═══ PROVIDED PASSAGE ═══

"I like to go for cinches. I like to shoot fish in a barrel. But I like to do it after the water has run out."
-- Warren Buffett

History seems to show that good investing doesn't necessarily mean picking out complex situations and basing your investment thesis on Nobel-level math. In fact, as the current financial crisis has shown us -- not to mention the Long Term Capital Management hedge fund and many other examples -- too much complexity can often end in calamity.

In an effort to track down some of the companies that may fall into that "fish in a barrel" category, I've turned to The Motley Fool's CAPS community. Using CAPS' stock screener, I looked for companies that have a price-to-earnings ratio below 15, a long-term debt-to-equity ratio below 50%, a return on equity above 12%, and a high rating from the CAPS community.

Company

CAPS Rating (out of five)

Price-to-Earnings Ratio

Return on Equity

Long-Term Debt-to-Equity Ratio

United Technologies (NYSE:UTX)

****

12.7

20.9%

50%

Foster Wheeler (NASDAQ:FWLT)

*****

9.4

55.2%

31%

Mosaic (NYSE:MOS)

****

10.0

30.9%

15%

Source: CAPS.

These are just three of the results that the CAPS screener spit out; you can run the same screen yourself to see the rest of the companies that made the cut. While the three companies above aren't meant to be formal recommendations, they are a good place to start some research. And on that note, let's take a closer look at each company.

Lying low, waiting for the turn
Whether you're Caterpillar (NYSE:CAT) selling heavy machinery or United Technologies with its Otis elevator and Carrier HVAC units, the recession-inspired construction slowdown is bad for business. But as both companies showed in their second-quarter earnings reports, a focus on efficiency and profitability can help cushion wracking sales declines.

═══ DATA FOR ANALYSIS ═══

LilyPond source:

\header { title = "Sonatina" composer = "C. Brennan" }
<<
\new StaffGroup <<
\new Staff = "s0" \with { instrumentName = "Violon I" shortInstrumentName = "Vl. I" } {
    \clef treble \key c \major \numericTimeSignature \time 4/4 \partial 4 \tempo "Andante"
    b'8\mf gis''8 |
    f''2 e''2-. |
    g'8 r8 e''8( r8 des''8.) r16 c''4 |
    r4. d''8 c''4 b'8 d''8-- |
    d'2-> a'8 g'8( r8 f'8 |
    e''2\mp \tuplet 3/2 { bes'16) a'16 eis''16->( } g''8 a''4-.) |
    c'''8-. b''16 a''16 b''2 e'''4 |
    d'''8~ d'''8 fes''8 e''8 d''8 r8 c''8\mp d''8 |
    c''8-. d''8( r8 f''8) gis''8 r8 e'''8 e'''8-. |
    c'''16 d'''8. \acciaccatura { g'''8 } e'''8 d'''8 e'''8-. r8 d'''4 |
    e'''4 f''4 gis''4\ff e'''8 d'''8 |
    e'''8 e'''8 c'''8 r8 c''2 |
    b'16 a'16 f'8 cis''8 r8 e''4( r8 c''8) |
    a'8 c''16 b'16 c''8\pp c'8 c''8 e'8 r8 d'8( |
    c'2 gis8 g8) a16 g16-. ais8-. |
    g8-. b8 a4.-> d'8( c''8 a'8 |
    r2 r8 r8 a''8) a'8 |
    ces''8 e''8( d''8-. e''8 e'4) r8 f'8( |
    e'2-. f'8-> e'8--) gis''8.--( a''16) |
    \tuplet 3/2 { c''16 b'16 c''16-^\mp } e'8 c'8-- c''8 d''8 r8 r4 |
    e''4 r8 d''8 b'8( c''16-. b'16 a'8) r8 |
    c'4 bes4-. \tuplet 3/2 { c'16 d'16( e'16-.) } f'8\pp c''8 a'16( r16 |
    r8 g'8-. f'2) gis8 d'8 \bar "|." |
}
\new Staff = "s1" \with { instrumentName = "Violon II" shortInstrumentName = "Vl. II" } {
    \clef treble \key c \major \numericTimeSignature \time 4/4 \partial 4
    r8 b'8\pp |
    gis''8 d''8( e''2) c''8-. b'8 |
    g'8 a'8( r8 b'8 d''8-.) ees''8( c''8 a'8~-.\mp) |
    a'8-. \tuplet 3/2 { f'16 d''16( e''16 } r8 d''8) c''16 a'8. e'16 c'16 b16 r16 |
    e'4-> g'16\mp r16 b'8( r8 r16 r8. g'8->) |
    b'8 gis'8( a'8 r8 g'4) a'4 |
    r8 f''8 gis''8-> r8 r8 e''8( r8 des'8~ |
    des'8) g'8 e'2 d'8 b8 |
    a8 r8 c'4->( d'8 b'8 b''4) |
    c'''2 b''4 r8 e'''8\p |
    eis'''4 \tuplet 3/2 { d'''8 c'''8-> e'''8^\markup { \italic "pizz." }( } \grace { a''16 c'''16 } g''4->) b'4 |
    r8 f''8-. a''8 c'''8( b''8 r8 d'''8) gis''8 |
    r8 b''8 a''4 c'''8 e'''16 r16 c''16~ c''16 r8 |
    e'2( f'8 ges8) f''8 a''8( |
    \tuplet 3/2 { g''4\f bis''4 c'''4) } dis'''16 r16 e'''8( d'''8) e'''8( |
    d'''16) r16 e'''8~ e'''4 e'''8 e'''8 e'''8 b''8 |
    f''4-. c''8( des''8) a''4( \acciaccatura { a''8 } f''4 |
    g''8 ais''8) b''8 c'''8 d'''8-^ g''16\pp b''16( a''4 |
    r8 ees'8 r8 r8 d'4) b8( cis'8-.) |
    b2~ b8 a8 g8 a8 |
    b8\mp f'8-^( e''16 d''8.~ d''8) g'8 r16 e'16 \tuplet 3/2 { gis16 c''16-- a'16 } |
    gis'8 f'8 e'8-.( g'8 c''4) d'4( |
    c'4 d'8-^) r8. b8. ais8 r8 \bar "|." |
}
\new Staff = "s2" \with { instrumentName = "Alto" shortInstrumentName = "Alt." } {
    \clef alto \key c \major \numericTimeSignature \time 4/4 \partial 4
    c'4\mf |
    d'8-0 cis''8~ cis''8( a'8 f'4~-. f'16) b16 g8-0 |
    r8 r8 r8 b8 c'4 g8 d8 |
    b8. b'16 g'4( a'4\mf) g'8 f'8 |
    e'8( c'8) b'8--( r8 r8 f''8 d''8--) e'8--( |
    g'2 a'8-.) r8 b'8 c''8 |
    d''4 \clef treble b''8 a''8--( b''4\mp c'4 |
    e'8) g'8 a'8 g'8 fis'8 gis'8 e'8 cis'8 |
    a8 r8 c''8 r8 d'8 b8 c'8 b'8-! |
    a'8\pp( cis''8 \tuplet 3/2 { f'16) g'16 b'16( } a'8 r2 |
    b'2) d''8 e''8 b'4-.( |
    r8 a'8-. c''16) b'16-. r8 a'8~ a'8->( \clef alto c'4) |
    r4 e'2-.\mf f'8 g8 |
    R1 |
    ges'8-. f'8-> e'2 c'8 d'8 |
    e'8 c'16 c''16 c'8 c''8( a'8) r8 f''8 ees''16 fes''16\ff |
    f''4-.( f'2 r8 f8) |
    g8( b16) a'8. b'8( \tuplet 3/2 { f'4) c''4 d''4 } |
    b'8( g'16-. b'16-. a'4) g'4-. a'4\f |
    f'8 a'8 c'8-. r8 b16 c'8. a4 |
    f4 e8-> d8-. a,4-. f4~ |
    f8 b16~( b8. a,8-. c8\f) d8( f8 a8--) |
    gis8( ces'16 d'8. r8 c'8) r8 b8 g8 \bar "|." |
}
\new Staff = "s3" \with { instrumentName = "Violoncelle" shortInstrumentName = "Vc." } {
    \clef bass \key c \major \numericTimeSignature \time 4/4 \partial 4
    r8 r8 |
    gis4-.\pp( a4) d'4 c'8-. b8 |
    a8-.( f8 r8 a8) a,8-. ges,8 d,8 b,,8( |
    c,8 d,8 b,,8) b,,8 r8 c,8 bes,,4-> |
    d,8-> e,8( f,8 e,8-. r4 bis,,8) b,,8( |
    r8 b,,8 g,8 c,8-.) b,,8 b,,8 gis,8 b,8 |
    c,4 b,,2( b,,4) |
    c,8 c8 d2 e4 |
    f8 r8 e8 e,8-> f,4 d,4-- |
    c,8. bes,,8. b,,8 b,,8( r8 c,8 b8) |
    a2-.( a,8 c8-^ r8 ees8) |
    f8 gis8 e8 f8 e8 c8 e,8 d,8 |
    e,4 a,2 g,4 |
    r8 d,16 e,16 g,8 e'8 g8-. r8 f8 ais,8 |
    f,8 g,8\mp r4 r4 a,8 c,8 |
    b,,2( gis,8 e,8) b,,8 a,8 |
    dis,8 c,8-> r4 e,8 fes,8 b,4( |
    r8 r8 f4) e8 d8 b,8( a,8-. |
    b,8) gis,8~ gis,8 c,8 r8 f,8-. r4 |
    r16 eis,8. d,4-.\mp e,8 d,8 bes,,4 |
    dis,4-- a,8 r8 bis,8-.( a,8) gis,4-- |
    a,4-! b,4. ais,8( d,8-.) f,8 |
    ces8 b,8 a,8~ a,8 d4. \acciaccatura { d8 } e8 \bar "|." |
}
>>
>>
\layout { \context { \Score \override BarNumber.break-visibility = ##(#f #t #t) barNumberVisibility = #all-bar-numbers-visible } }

═══

Could you extend the article about screening for "fish in a barrel" stocks from its final sentence onward? The lines come from a different source than the text.

United Technologies managed to post improving margins for most of its business units compared to last year -- an impressive effort considering every unit but one showed double-digit revenue declines. The situation is also encouraging on the balance sheet side of things. The company has the interest payments on its debt well covered -- meaning that creditors won't be breathing down management's neck -- and has more than $4 billion in cash.

This should give investors a good bit of comfort that the company will be able to march right through the downturn and prove that today's stock price is well below what the company is worth.

United Technologies has earned four stars from the CAPS community, with 1,352 members rating it "outperform," and just 48 clocking in with an "underperform" rating.

A different kind of construction
While global engineering and construction might seem like a dicey business during a recession, the bottom lines have held up fairly well for Foster Wheeler and competitors like Fluor (NYSE:FLR) and Jacobs Engineering (NYSE:JEC). The reason is that while nobody's dying to build new office buildings or residential apartments right now, these engineering companies concentrate on major infrastructure projects like oil refineries and power plants.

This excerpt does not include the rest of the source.